Bromo-Selzer’s original formula contained sodium bromide -- hence the name. The sedative effect probably explained its popularity as a hangover remedy. Bromides were withdrawn from the American market in 1975 due to their toxicity.
Bromo-Selzer is still on the market, but no longer contains bromide.
Bromines in Your Bread Box: Potassium Bromate
The ban on bromines have not prevented them from sneaking into your foods and personal care products.
You probably are not aware of this, but nearly every time you eat bread in a restaurant or consume a hamburger or hotdog bun you are consuming bromide, as it is commonly used in flours.
The use of potassium bromate as an additive to commercial breads and baked goods has been a huge contributor to bromide overload in Western cultures.
Bromated flour is “enriched” with potassium bromate. Commercial baking companies claim it makes the dough more elastic and better able to stand up to bread hooks. However, Pepperidge Farm and other successful companies manage to use only unbromated flour without any of these so-called “structural problems.”

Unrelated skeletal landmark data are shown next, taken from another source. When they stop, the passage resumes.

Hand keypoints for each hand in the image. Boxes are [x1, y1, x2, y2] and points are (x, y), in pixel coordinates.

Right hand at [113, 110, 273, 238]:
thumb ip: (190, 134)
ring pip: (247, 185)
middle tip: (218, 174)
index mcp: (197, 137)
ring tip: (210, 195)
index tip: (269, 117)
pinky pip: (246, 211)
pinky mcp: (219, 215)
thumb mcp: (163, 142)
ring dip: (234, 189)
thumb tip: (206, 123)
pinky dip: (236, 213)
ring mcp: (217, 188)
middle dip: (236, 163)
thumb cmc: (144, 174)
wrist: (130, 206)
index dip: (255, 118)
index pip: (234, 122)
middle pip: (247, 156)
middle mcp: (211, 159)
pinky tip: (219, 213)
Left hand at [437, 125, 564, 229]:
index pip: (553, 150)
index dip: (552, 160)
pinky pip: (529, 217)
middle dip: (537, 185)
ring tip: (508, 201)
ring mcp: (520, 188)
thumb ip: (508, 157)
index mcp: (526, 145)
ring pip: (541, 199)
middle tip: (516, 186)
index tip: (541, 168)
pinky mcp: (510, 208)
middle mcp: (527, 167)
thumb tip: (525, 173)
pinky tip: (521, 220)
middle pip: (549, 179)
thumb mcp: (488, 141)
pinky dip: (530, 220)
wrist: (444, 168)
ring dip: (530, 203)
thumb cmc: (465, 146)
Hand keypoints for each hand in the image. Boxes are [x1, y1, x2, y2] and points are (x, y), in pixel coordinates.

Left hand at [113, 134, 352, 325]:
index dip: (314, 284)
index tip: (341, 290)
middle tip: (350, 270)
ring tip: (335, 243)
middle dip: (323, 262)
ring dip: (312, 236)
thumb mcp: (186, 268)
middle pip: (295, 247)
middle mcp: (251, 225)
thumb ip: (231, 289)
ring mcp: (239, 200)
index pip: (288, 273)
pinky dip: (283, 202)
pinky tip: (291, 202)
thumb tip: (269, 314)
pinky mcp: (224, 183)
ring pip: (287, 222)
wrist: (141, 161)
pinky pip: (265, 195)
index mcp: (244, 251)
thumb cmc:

Potassium bromate is also found in some toothpastes and mouthwashes, where it’s added as an antiseptic and astringent. It has been found to cause bleeding and inflammation of the gums in people using these products.
Sodium Bromate and BMOs
Mountain Dew, one of the worst beverages you can drink, uses brominated vegetable oil as an emulsifier. Not only that, it contains high fructose corn syrup, sodium benzoate, more than 55 mg of caffeine per 12 ounce can, and Yellow Dye #5 (tartrazine, which has been banned in Norway, Austria and Germany.)